----- Extracted entries -----
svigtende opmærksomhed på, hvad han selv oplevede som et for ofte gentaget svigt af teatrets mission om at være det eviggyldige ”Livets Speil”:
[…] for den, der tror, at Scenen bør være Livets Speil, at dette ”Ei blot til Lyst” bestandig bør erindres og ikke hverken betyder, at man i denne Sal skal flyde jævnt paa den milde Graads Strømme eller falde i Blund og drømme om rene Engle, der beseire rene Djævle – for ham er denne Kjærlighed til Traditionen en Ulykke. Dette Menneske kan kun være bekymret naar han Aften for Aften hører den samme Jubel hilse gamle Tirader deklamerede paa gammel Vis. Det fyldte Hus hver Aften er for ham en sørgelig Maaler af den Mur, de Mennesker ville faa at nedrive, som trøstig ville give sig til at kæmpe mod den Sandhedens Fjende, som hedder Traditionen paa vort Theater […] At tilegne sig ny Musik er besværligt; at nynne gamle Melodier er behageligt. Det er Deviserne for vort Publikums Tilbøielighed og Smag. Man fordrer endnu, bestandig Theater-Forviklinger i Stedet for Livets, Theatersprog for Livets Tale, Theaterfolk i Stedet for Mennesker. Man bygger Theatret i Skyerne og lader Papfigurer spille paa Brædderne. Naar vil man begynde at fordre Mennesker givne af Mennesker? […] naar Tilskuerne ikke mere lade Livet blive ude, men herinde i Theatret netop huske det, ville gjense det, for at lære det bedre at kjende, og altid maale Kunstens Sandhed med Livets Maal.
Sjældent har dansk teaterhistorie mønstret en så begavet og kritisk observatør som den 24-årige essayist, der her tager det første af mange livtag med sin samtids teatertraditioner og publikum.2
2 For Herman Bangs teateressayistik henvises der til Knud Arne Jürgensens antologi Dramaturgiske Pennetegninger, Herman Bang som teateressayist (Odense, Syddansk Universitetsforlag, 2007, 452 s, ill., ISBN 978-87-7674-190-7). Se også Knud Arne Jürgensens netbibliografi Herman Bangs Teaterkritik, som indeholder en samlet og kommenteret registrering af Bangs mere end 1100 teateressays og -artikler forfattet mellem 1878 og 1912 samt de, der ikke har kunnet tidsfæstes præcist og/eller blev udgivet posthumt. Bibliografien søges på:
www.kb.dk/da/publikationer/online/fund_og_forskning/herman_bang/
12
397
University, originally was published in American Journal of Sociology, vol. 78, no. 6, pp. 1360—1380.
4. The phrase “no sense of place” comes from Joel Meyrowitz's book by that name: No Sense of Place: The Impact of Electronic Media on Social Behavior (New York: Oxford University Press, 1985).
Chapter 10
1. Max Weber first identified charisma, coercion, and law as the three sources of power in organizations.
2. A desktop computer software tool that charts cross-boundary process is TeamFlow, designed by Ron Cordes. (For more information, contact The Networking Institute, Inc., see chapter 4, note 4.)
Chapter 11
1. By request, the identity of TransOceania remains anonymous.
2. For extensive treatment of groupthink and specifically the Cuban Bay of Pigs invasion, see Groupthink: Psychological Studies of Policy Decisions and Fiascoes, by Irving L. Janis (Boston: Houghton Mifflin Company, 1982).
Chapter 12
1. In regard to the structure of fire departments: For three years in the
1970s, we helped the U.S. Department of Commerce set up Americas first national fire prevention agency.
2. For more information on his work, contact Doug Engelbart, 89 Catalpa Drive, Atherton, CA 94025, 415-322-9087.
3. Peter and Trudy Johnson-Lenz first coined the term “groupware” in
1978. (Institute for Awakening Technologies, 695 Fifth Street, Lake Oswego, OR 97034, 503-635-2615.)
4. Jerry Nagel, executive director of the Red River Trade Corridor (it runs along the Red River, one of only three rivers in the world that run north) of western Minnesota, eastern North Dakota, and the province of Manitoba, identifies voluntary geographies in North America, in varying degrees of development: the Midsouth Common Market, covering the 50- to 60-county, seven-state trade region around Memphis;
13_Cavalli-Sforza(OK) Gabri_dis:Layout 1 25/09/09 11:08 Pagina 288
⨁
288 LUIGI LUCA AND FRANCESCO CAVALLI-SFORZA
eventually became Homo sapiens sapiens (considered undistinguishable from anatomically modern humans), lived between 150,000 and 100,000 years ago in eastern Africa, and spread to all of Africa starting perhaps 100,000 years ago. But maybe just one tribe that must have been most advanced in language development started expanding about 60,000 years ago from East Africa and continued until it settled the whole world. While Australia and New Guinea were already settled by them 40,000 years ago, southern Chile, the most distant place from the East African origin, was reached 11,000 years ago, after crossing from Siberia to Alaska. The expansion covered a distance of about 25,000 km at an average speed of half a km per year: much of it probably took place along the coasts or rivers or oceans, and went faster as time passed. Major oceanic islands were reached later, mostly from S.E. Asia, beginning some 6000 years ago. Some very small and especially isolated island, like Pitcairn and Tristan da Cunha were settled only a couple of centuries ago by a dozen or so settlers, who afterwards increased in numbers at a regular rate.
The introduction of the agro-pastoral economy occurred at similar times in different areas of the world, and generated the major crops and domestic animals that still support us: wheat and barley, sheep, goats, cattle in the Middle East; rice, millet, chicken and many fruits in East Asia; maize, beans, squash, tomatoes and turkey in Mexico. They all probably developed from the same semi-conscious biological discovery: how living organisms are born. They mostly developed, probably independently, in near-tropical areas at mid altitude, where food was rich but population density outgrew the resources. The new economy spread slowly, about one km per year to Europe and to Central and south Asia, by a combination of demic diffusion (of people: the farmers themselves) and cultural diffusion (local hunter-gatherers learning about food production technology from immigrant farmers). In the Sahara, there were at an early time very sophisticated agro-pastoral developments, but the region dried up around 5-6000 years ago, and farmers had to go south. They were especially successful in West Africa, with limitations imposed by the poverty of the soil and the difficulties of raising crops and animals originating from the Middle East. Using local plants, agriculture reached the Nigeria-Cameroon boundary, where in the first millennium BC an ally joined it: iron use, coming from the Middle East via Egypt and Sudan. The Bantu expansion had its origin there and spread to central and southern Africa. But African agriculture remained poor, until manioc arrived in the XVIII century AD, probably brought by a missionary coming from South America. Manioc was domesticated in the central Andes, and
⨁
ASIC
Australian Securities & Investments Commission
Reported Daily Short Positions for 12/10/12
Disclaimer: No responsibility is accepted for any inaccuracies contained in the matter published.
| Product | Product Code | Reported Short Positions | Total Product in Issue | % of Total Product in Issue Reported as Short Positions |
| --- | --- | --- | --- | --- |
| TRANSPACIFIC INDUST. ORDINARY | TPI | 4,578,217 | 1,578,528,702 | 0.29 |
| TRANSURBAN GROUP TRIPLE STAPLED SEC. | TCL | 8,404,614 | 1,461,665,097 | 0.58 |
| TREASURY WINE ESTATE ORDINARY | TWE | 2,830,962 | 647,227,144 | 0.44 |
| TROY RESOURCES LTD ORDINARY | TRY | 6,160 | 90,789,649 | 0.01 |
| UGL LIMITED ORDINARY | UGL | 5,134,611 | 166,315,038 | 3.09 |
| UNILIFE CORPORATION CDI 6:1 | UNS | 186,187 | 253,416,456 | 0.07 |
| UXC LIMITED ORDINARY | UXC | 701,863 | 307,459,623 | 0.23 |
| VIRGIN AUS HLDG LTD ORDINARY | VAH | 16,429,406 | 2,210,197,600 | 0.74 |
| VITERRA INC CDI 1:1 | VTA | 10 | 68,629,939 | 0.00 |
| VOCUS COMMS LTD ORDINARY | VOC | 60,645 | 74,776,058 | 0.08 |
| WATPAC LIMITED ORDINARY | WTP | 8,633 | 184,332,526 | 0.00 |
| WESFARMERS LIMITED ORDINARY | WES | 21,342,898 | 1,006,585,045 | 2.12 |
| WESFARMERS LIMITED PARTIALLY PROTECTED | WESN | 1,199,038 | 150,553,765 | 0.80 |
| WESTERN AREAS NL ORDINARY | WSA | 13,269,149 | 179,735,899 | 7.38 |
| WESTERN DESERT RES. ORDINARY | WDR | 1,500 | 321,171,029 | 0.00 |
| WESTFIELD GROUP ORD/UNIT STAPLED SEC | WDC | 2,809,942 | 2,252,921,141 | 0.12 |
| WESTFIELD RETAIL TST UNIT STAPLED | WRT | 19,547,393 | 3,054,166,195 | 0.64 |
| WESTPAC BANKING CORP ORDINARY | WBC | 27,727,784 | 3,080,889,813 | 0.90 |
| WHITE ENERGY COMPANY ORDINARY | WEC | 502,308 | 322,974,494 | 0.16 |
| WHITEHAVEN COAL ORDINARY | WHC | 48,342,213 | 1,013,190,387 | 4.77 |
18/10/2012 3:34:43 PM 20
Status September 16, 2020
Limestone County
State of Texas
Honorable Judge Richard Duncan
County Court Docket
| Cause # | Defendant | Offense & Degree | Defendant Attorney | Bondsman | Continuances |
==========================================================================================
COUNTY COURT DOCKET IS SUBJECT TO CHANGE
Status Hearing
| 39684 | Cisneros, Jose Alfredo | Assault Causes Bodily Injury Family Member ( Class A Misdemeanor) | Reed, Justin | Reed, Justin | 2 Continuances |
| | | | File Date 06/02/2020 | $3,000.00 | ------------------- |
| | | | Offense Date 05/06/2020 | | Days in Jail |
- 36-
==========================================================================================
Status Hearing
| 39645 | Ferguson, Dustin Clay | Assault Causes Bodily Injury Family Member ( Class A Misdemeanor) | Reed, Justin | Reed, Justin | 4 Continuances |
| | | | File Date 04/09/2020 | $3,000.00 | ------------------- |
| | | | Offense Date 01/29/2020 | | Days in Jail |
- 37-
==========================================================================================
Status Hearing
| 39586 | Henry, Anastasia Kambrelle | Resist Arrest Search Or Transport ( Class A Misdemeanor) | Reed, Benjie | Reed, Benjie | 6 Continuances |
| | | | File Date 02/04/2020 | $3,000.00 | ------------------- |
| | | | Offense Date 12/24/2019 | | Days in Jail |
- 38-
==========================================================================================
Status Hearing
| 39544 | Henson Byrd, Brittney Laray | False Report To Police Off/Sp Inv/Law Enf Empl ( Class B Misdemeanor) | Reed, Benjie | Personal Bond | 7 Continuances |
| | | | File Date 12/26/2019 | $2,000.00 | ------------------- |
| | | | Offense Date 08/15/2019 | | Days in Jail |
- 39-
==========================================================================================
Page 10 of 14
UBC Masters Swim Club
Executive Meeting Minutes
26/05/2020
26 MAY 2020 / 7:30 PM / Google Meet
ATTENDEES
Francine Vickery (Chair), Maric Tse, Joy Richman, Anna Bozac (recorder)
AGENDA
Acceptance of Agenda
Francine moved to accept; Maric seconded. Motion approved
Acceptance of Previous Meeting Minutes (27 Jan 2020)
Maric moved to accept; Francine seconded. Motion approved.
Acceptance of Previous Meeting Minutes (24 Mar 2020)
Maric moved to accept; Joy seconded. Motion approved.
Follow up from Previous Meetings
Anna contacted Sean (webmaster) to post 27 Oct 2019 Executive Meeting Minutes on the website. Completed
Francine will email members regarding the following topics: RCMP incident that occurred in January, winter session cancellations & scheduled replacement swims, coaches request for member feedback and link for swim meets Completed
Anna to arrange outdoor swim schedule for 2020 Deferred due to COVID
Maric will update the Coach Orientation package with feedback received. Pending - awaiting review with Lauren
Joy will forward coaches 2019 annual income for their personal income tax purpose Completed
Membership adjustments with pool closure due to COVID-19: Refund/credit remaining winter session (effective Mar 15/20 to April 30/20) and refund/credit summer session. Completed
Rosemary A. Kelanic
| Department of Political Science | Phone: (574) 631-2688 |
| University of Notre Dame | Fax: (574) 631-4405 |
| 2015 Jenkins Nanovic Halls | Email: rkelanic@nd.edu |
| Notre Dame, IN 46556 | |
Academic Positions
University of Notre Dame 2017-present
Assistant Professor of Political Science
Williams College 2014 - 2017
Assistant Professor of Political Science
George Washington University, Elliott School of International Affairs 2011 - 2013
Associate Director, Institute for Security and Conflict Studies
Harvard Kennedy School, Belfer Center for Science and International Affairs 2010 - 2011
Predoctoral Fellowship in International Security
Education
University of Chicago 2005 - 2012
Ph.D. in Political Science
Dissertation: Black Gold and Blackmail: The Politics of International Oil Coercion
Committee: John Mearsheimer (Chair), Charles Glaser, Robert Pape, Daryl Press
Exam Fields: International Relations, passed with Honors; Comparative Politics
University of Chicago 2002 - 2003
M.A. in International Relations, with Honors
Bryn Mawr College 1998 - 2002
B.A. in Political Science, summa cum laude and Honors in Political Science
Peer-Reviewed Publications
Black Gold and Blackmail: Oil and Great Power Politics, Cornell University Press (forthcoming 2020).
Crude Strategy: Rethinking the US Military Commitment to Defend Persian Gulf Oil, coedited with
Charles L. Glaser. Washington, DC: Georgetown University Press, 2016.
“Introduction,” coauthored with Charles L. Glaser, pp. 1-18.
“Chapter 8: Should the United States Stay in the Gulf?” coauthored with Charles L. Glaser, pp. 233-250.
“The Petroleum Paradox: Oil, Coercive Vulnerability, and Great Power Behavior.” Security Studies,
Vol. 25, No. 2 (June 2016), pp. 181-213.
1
-----
--- Exercise goal ---
Only the lines above from the one with "179,735,899 | 7.38 |" through the one with "2,252,921,141 | 0.12 |" should be duplicated, character for character.

--- Response area ---
| WESTERN AREAS NL ORDINARY | WSA | 13,269,149 | 179,735,899 | 7.38 |
| WESTERN DESERT RES. ORDINARY | WDR | 1,500 | 321,171,029 | 0.00 |
| WESTFIELD GROUP ORD/UNIT STAPLED SEC | WDC | 2,809,942 | 2,252,921,141 | 0.12 |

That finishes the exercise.